I don't think that most people have a good reason to disbelieve climate change scientists, at least not a good epistemic reason. I think a lot of people don't believe in man-made climate change because they don't want it to be true. Humans aren't very good with probability and weighing up evidence and I think that something which comes crashing into people's estimates of what's going to happen in uncertain situations is what they want to be true. I think most of us are natural optimists and when faced with the possibility that we may have to radically alter our lifestyles and economies and the polar bears are still going to become extinct, we naturally think that other possibility is probably true and it's all going to be OK.

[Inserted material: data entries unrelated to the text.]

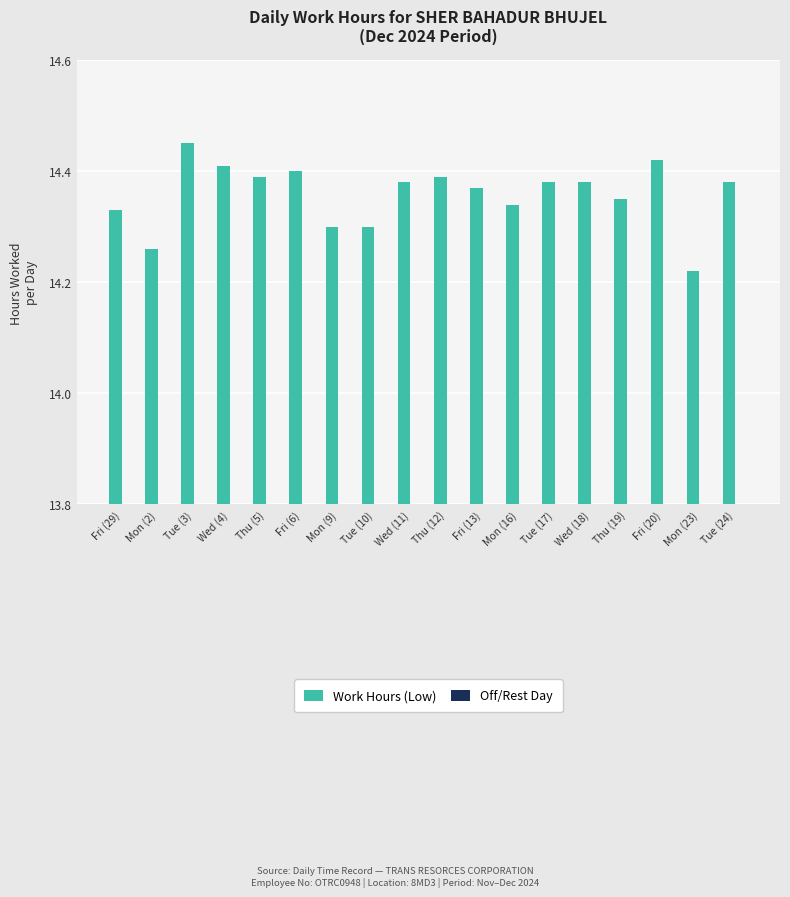

Does the chart contain any negative values?

No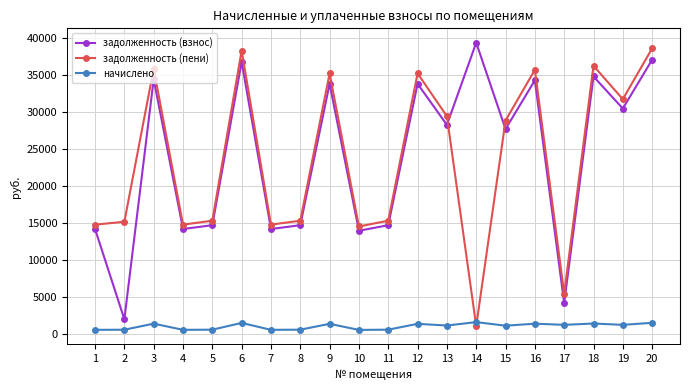

What is the total value across all series at 6?

76695.2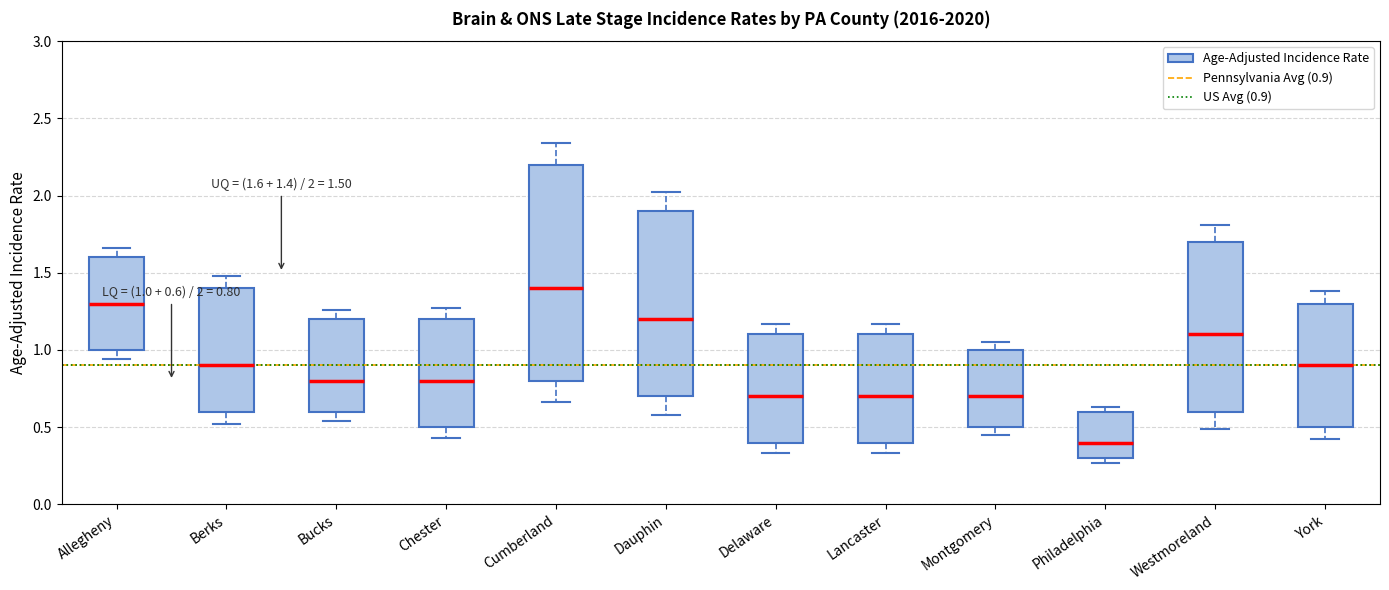

Comparing the boxes themselves (not the whiskers), which one is the tallest?

Cumberland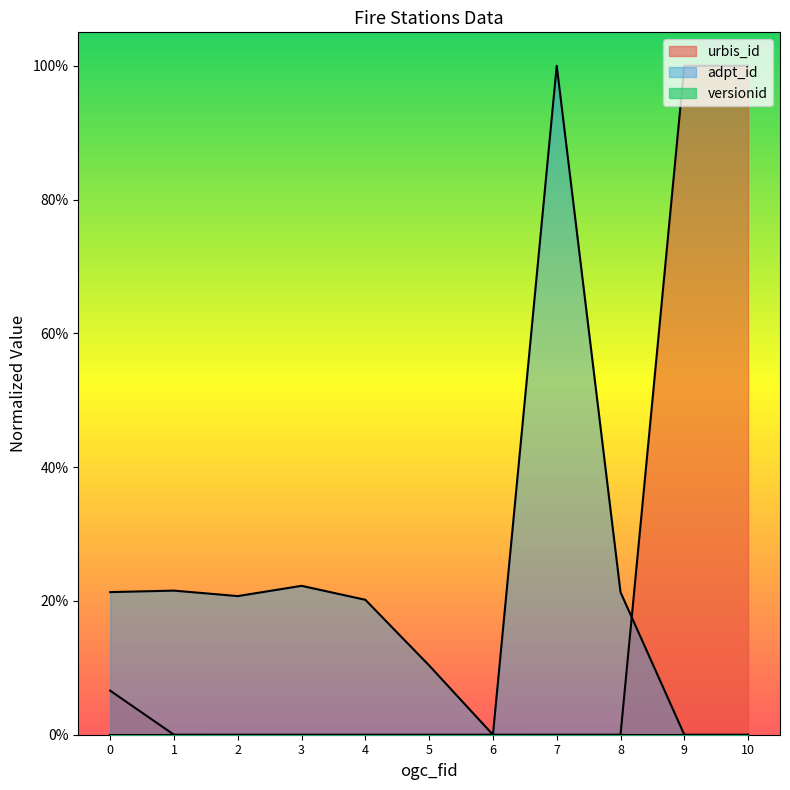

Where is the first local minimum for urbis_id?

2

This is where the parallel with victim blaming comes in. Statistically, if the CPS bothers to prosecute you for rape or domestic violence, you're probably guilty. Even if you're acquitted, you probably still did it and a lot more besides, but they just couldn't pin it onto you beyond reasonable doubt. Why then, when a woman goes to the police about her violent husband, do so many of their mutual "friends" not believe her? I think a lot of it has to do with the optimism bias. A world in which a few women lie about their husbands' treatment of them would be a lot nicer than the one we currently have where a startlingly high proportion of normal looking men are horrifically violent toward their 'loved ones'. Similarly, a world in which a few changes in one's dress and behaviour could make you immune from sexual violence would be a lot nicer than the one we have, where sexual violence in endemic regardless of how long your skirt is. So otherwise nice rational people decide that she must be lying or it was her fault because they don't want to live in a world where they might be next.

The problem is that, outside of Never Never Land, believing in something doesn't make it true. Climate change won't go away if we all ignore it, it will only come faster and more extremely. Not believing victims just makes them more isolated and harmed and leads to more victims as the perpetrators are able to carry on with impunity.